Archief Etcetera


Mijmeringen bij de dood van Romain Deconinck



Mijmeringen bij de dood van Romain Deconinck

The Postman Always Rings Twice

Wie 'Romain Deconinck' zegt, denkt aan volkstoneel, aan Gent, aan de Minard. In die schouwburg bracht hij bijna vijftig jaar door, o.a. als theaterdirecteur. Toch zal hij vooral in de herinnering blijven voortleven als volkstoneelschrijver van meer dan 140 stukken, die hij allemaal zelf speelde. In die stukken nam hij de sociale en politieke actualiteit op de korrel. Ook in het 'In Memoriam' van Stef Ampe sloop de actualiteit binnen.

Donderdag 1 december.

Op VTM, TV1 en TV2 melden de Martine Deslooveres van deze wereld dat Romain Deconinck vandaag gestorven is. Zijn overlijden valt samen met de opening door De Conincksberen, zijn vaste speeltroep, van hún Minardschouwburg. Qua marketing kan het tellen.

Vrijdag 2 december.

Ik begeef me opwaarts, door de Walpoortstraat, naar de Vooruit. Pal voor de Minard kruist mijn weg die van Johan De Hollander. Hij weet dat Arne Sierens zopas de Driejaarlijkse Prijs van de Vlaamse Gemeenschap voor Toneelletterkunde in de wacht heeft gesleept voor Boste. In 1992 regisseerde De Hollander dat stuk bij de Blauwe Maandag Compagnie. Sierens is al langer een prijsbeest. Al in 1989 ontving hij de Prijs van de Vlaamse Provincies voor De Soldaat Facteur en Rachel. Naast de ijzersterke schriftuur herinner ik me de schuimbekkende Sierens in zijn rol als Louis, de postbode in dienst van het vaderland:

'Elke keer dat wij naar de villa's gingen kijken bracht ik een brief mee voor haar.
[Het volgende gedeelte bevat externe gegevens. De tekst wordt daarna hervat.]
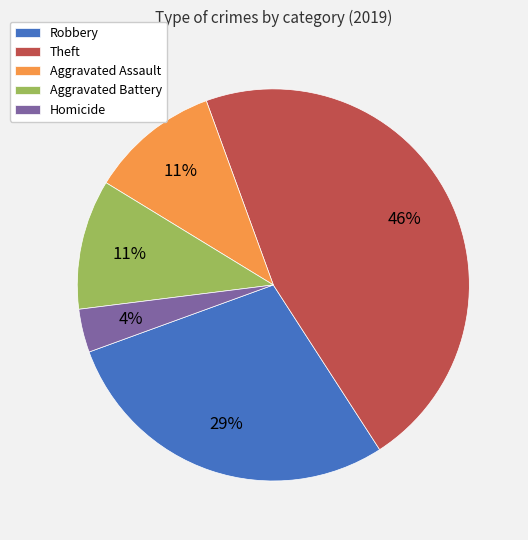

To the nearest percent, what is the average slice percentage?

20%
Ik was haar amant en haar facteur terzelfdertijd.

Le porteur d'amour, brenger van mijn eigen liefdesbrieven, 'k Had ze wel zelf niet geschreven.'

Woensdag 7 december.

Van villa's en postbodes in dienst van het vaderland gesproken. Minister van Defensie Leo Delcroix bevestigt' — met postzakken onder de ogen — dat een handvol Noordlimburgse brievenbestellers zijn Franse villa bij elkaar metselden. Ze deden dat bij wijze van time sharing, bij wijze van snel-bouw-vakantie, bij wijze van spreken. Qua alternatieve tewerkstelling kan het tellen. Van 1879 tot 1912 bouwde een Franse postbode in Hauterives eigenhandig en met bij elkaar gezochte stenen zijn Palais Idéal. Facteur Cheval deed daar 33 jaar over ...

Onder immense belangstelling begraaft men Romain Deconinck. De verslaggevers valt de afwezigheid van het 'officiële' Gent op. De uittredende Schepen van Cultuur, de VLD-er Rudy Van Quaque-beke, bevestigt als uitzondering de regel. De man maakt geen deel meer uit van de hernieuwde paarse coalitie van SP en VLD. Precies het Minarddossier speelde hem parten en verklaart, volgens van Quaquebeke, zijn relatief laag aantal voorkeurstemmen. In 1990, op de afscheids-viering van Deconinck, beloofde Van Quaquebeke nochtans de Minard, eenmaal gerestaureerd, van Deconinck's borstbeeld te voorzien.

Deconinck zou vandaag 79 geworden zijn. Vandaag ook zou men zijn borstbeeld in de recent heropende Minard onthuld hebben.

Donderdag 8 december.

Op de Ministerraad biedt Delcroix — hij heeft zijn brief zèlf geschreven — zijn ontslag aan. Johan Van Hecke beweert dat dit ontslag wonderwel past in de herbronningsstrategie van de CVP.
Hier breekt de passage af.